Document passage »

'''

We really need to invite some Young People to the People’s Republic to change our jaundiced minds about stuff. For we are grown old and crabby, and here followeth the evidence.
I was never into student politics, of any stripe, largely because all those that were seemed like such unconscionable wankers. Liberal Democrats have, on the whole, a lower wanker quotient than most other affiliations, but even so what strikes me most about the under-25s I have observed in this party is pretty much what struck me back at Oxnod and Cambifudge about all parties’ student activists: they’re all trying to act like fifty-five year olds. They think that’s what they “should” be doing.
Take the suits, for example. No-one in their right mind wants to wear a suit. They’re uncomfortable and worrisome and expensive to clean. And the tie is possibly the single most outlandish and ridiculous creation in the history of costumery, destined to take its place alongside five-foot-wide bustles and male tights in the Museum of Domestic What The Fuckery. What are ties for? To aid natural selection by trapping the stupid in shredding machines? Everyone looks ridiculous in a tie. Including you.

'''

Work task 1 » What three complaints about suits does the passage make?
The passage above has no connection to the rows that follow it.

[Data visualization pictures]
'''

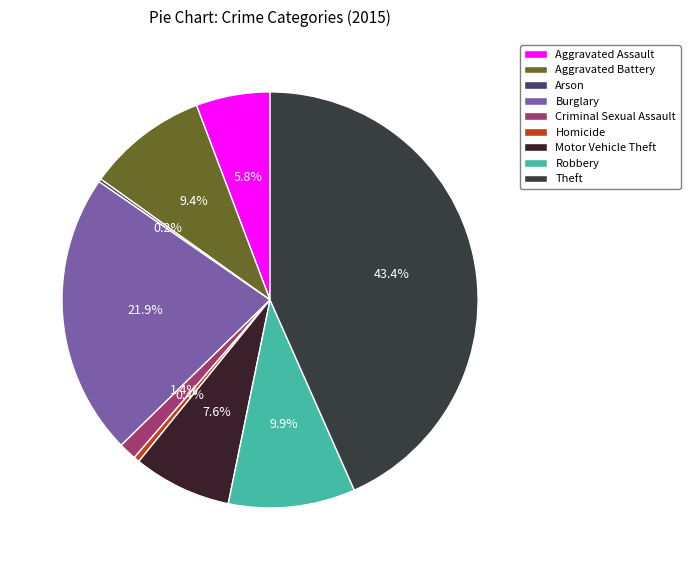

Which slice is the smallest?

Arson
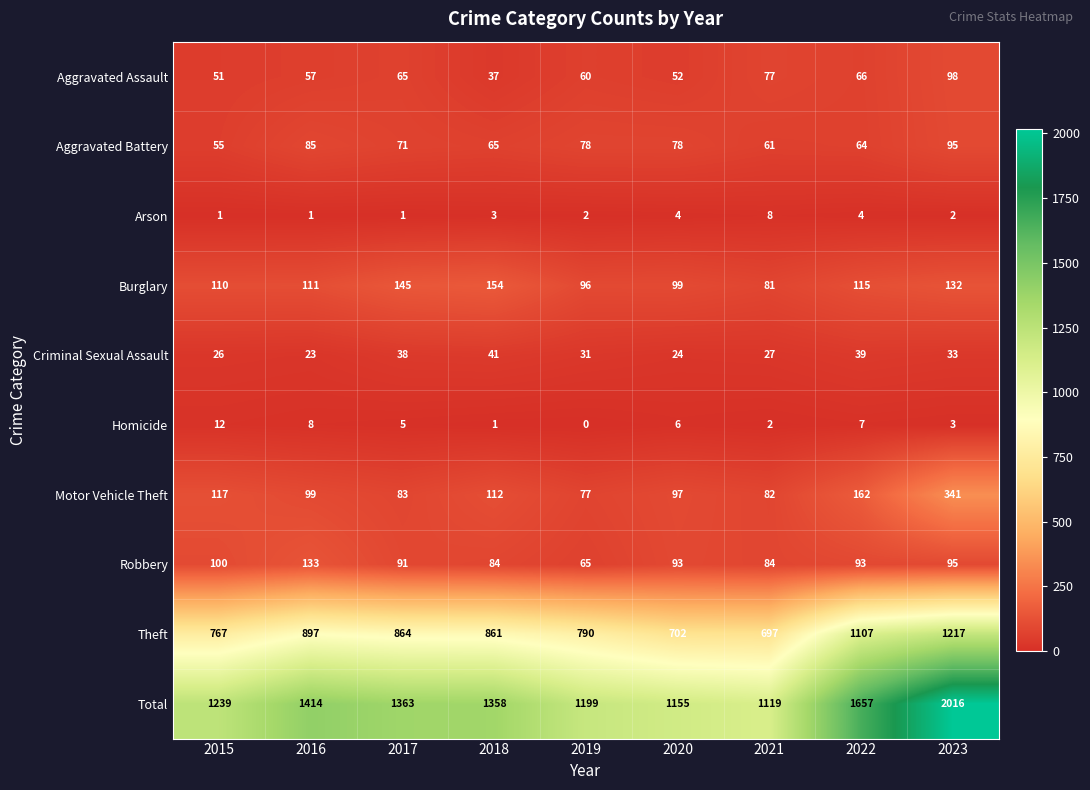

At which label does Total first exceed 1358?

2016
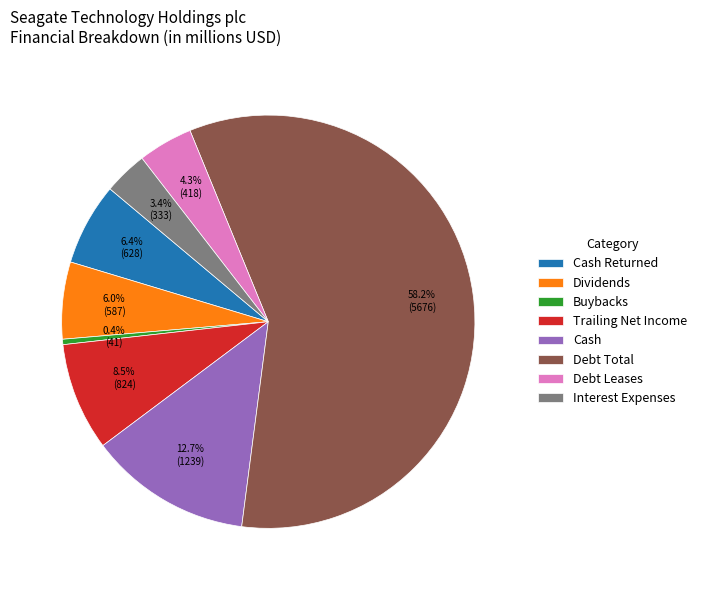

What is the largest slice in the pie chart?

Debt Total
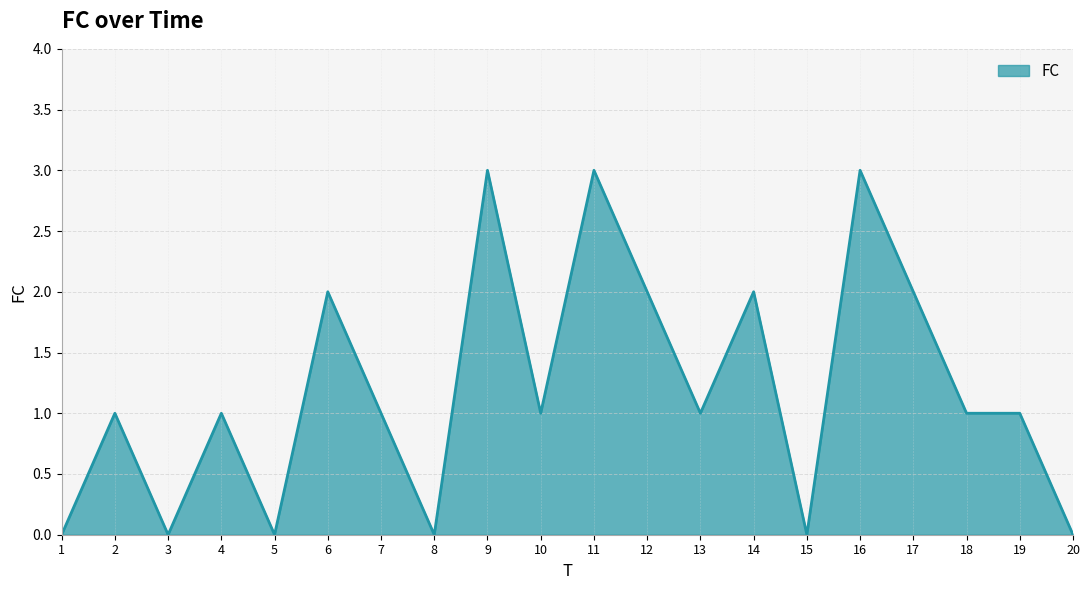

Where is the first local minimum?

3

'''

Work task 2 » Rewrite every one of the chart rows above, replacing "slice" with "segment" and changing nothing else. Leave the pictures out.

Worked solution 1 » Suits are uncomfortable, worrisome, and expensive to clean.

Worked solution 2 »
Which segment is the smallest?

Arson

At which label does Total first exceed 1358?

2016

What is the largest segment in the pie chart?

Debt Total

Where is the first local minimum?

3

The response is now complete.